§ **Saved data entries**
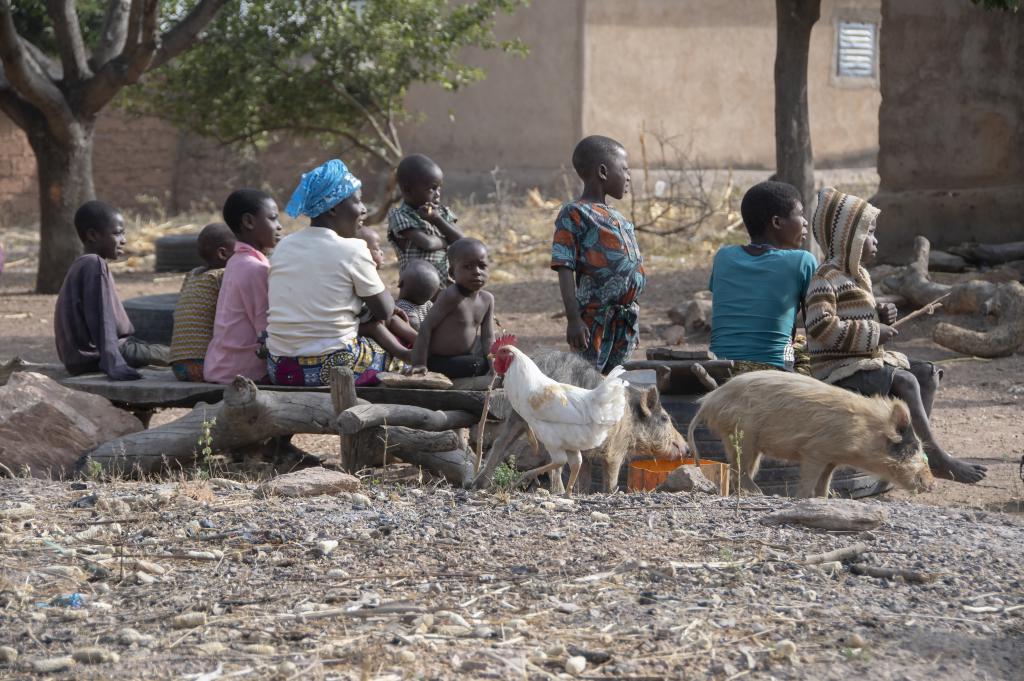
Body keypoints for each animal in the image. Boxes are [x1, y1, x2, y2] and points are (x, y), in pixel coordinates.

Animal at [473, 352, 688, 491]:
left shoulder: (585, 452)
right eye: (665, 418)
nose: (687, 448)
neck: (630, 419)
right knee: (552, 462)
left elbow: (584, 477)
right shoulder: (616, 450)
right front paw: (609, 492)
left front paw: (580, 492)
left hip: (518, 416)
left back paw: (478, 485)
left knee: (500, 443)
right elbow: (610, 480)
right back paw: (557, 491)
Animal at [688, 368, 937, 497]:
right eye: (914, 448)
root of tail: (708, 402)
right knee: (738, 469)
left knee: (739, 469)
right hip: (743, 434)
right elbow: (808, 480)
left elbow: (824, 484)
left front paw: (824, 498)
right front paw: (803, 498)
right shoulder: (814, 452)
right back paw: (761, 494)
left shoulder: (831, 460)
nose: (933, 483)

§ **TRY IT**
Show each line of the data that contains the string "front".

§ **RESPONSE**
right front paw: (609, 492)
left front paw: (580, 492)
left front paw: (824, 498)
right front paw: (803, 498)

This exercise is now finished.